Slicing Is All You Need: Towards A Universal One-Sided Algorithm for Distributed Matrix Multiplication
Benjamin Brock, Renato Golin
TL;DR
This work addresses the fragmentation of distributed matrix multiplication algorithms by proposing a universal one-sided approach that supports all partitionings and replication factors. The method leverages slicing to enumerate local tile multiplies and can execute directly or lower to an optimized IR, implemented in a C++ PGAS framework with direct GPU-to-GPU communication. It demonstrates competitive performance against PyTorch DTensor across GPT-like MLP workloads and a broad set of partitionings, validating the practicality of a single algorithm for diverse distributions.

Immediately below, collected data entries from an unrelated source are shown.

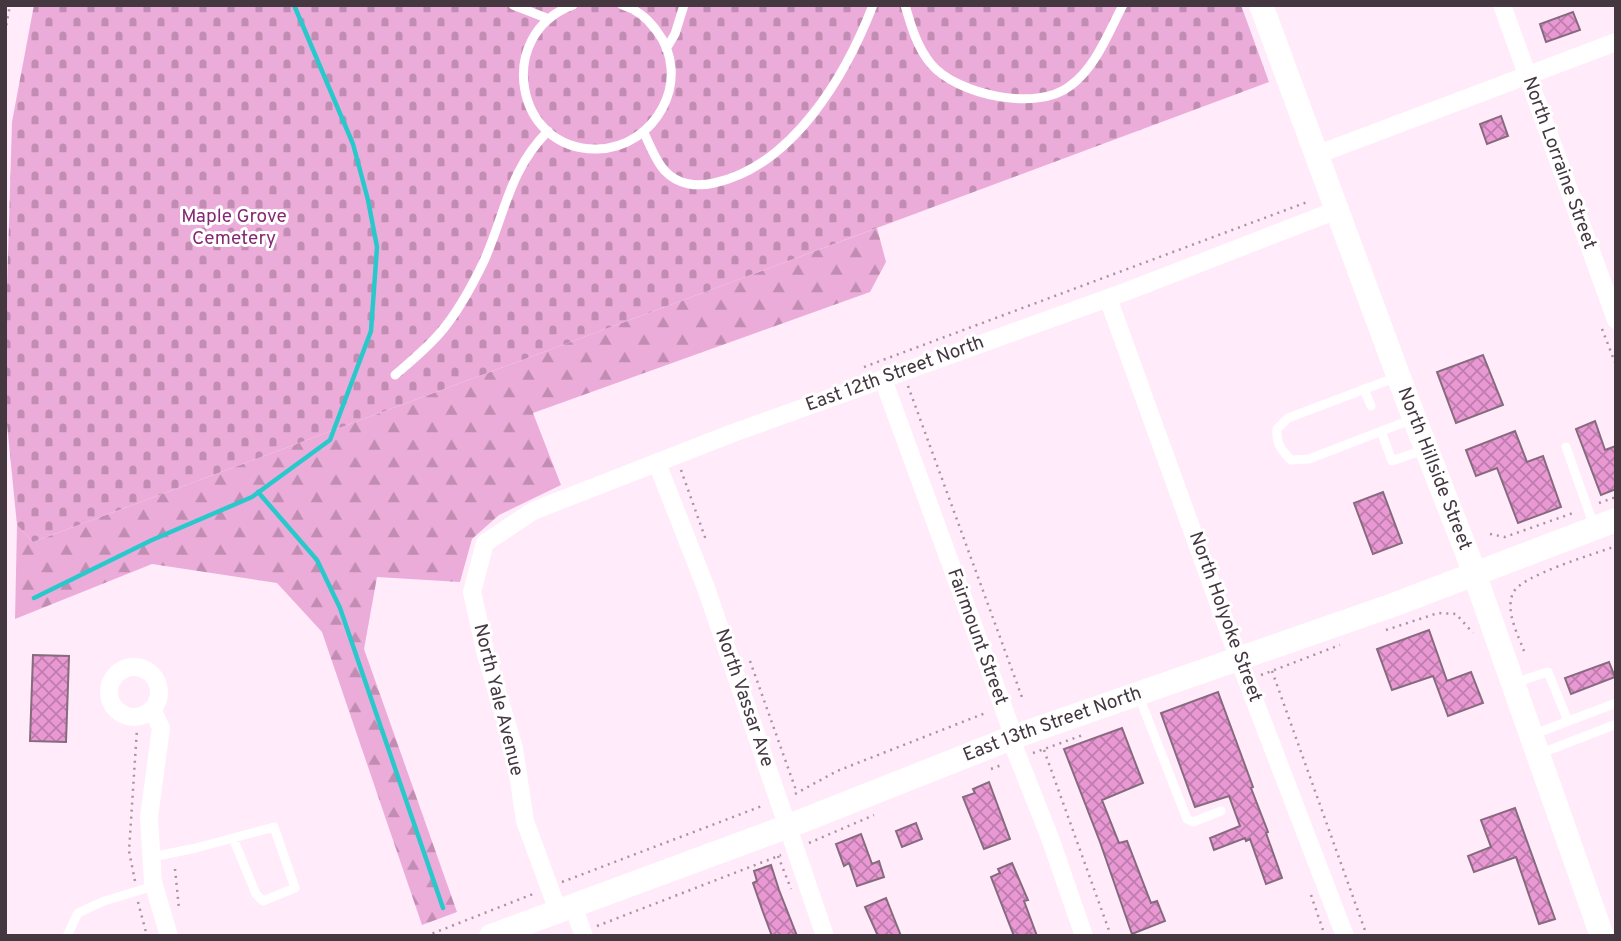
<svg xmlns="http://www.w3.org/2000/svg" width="1621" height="941" font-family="Overpass,sans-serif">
<defs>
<pattern id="forest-firs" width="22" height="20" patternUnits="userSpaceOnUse" patternTransform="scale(1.75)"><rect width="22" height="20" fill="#ecacda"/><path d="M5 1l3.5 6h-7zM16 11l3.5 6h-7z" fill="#c18db2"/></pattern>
<pattern id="cemetery-stones" width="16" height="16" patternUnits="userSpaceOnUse" patternTransform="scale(1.75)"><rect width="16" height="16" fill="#ecacda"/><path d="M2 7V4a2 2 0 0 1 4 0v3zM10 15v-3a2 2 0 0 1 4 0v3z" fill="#c18db2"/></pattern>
<pattern id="building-cross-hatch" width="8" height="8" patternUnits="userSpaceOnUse" patternTransform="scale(1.75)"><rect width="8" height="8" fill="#e998d3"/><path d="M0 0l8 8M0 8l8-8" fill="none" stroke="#be7dad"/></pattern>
</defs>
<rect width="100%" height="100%" fill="#ffebf9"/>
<path fill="url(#forest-firs)" d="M 877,228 L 886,262 L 870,292 L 533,413 L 561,485 L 499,515 L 472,539 L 460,582 L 377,577 L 364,649 L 457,912 L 422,925 L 322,632 L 277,583 L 152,564 L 15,619 L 17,525 L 33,542 Z"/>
<path fill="url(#cemetery-stones)" d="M 34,5 L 1241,5 L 1269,82 L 33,542 L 17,525 L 5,404 L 5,355 L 12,122 Z"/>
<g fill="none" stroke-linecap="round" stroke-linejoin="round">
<path stroke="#29c9cb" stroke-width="4.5" d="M 258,492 L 317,560 L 340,608 L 443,908
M 34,598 L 152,540 L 252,497 L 330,440 L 371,331 L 377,247 L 368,200 L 353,144 L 294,5"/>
</g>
<path fill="url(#building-cross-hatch)" stroke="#866a7e" stroke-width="2" d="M 1573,12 L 1580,30 L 1546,42 L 1540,24 Z
M 1501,116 L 1508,136 L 1487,144 L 1480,124 Z
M 1483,355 L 1503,405 L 1456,423 L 1437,372 Z
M 1595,421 L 1605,450 L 1616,446 L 1616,489 L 1601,495 L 1576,429 Z
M 1515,431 L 1527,462 L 1543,456 L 1561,507 L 1518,523 L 1497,468 L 1476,476 L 1466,450 Z
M 1383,492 L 1402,543 L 1373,554 L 1354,503 Z
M 1429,630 L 1447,681 L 1471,672 L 1483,703 L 1448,716 L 1433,676 L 1392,690 L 1377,649 Z
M 33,655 L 69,656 L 66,742 L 30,741 Z
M 1609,662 L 1615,677 L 1571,694 L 1565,678 Z
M 1218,692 L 1253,787 L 1251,788 L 1268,832 L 1266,833 L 1282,878 L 1266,884 L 1250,839 L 1246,841 L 1245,838 L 1214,850 L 1210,838 L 1240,826 L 1229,796 L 1195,807 L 1161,713 Z
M 1122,728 L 1143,783 L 1102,800 L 1119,843 L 1127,841 L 1151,903 L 1157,901 L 1165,921 L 1132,934 L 1100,842 L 1064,749 Z
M 989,782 L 1010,839 L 984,849 L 963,797 L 975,793 L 973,789 Z
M 1515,808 L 1555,919 L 1539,924 L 1516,857 L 1474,872 L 1468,856 L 1491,847 L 1481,820 Z
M 916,823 L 922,839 L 902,847 L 896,831 Z
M 861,834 L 872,864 L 879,861 L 884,877 L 857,886 L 849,863 L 844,866 L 836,844 Z
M 1012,863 L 1028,900 L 1024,901 L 1037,936 L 1014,936 L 991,877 L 1000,873 L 998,869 Z
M 771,865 L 779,890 L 797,936 L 772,936 L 763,912 L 753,883 L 757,881 L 754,871 Z
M 886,898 L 901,936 L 878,936 L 865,907 Z"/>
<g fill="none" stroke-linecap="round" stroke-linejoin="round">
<path stroke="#a695a1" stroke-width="2.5" stroke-dasharray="2 5" stroke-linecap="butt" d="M 5,32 L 10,5
M 1602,329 L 1616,365
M 864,367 L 1310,201
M 908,386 L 1023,700
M 681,470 L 706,540
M 1599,503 L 1616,497
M 1490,534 L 1505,537 L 1576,512
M 1386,630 L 1438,613 L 1456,614 L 1473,633
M 1524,651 C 1518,635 1505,611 1513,593 C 1521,575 1595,554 1616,546
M 750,661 L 797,793
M 1272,671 L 1367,936
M 1261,675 L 1340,645
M 1044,750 L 1111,936
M 1033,753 L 1083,735
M 991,769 L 1004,764
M 795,794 L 837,771 L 988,712
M 809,843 L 874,815
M 778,856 L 791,889
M 175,869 L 179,909
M 135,881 L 129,851 L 137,729
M 562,882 L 762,806
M 1311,895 L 1325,936
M 138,902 L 147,936
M 597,926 L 781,855
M 426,936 L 533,894"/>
<path stroke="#fff" stroke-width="9" d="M 513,5 L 549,19
M 573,5 C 494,34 515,151 597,149 C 656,148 694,78 656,30 C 648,19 636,9 622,5
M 905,5 C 911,26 917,47 931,64 C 957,95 1037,112 1070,86 C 1096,67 1108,33 1123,5
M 666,49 L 675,34 L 684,5
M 644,133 C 650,145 656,162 665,171 C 678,185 697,187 714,183 C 793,166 846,75 873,5
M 395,375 C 410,362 426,349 439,334 C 457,314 472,286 484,261 C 505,214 509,170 548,131
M 1397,377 L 1288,418 L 1277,429 C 1276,443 1281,450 1291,460 L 1309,459 L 1413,419
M 1364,389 L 1371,406
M 1381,431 L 1392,461 L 1426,449
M 1566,447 L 1594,526
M 1514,683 L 1548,672 L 1568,721
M 1138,694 L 1187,819 L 1193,822 L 1221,811
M 1532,735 L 1616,703
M 1539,754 L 1614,725
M 152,857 L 196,848 L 274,827 L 295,888 L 263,901 L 256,894 L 233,838
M 67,936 L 78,913 L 104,901 L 154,886"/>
<path stroke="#fff" stroke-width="18" d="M 1502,5 L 1616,320
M 1316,155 L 1616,42
M 1108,298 L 1239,660 L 1345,936
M 883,379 L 1014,737 L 1014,747 L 1050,838 L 1084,936
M 657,463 L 706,588 L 825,936
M109 692a25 25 0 1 1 50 0a25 25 0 1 1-50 0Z
M 152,709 L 161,728 L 149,817 L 153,882 L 169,936
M 573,906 L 584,936
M 558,911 L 525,821 L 514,748 L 486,655 L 472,592 L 485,543 L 533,511 L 733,433 L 1125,292 L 1337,210"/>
<g stroke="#fff" stroke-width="24">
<path id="s1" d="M 1261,5 L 1408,402 L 1467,553 L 1602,936"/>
<path id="s2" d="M 491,936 L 789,826 L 1014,737 L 1393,605 L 1616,520"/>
</g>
</g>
<g text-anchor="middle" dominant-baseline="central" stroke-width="6" stroke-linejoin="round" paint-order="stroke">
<g font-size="19" fill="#443740" stroke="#fff">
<text transform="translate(1559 163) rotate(70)">North Lorraine Street</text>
<text transform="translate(895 374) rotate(-20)">East 12th Street North</text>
<text stroke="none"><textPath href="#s1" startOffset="495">North Hillside Street</textPath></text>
<text transform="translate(1225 617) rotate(70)">North Holyoke Street</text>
<text transform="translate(977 637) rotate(70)">Fairmount Street</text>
<text transform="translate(744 698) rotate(71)">North Vassar Ave</text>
<text transform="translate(498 700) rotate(76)">North Yale Avenue</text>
<text stroke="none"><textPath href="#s2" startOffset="600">East 13th Street North</textPath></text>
</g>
<g font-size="19" fill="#862972" stroke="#fff">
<text x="234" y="217">Maple Grove<tspan x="234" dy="22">Cemetery</tspan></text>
</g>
</g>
<rect width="1621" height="941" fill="none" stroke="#443740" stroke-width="14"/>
</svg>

This approach enables broader design-space exploration with potential impact on AI training and large-scale scientific computing by reducing implementation burden and improving communication–computation overlap in distributed environments.
Abstract
Many important applications across science, data analytics, and AI workloads depend on distributed matrix multiplication. Prior work has developed a large array of algorithms suitable for different problem sizes and partitionings including 1D, 2D, 1.5D, and 2.5D algorithms. A limitation of current work is that existing algorithms are limited to a subset of partitionings. Multiple algorithm implementations are required to support the full space of possible partitionings. If no algorithm implementation is available for a particular set of partitionings, one or more operands must be redistributed, increasing communication costs. This paper presents a universal one-sided algorithm for distributed matrix multiplication that supports all combinations of partitionings and replication factors. Our algorithm uses slicing (index arithmetic) to compute the sets of overlapping tiles that must be multiplied together. This list of local matrix multiplies can then either be executed directly, or reordered and lowered to an optimized IR to maximize overlap. We implement our algorithm using a high-level C++-based PGAS programming framework that performs direct GPU-to-GPU communication using intra-node interconnects. We evaluate performance for a wide variety of partitionings and replication factors, finding that our work is competitive with PyTorch DTensor, a highly optimized distributed tensor library targeting AI models.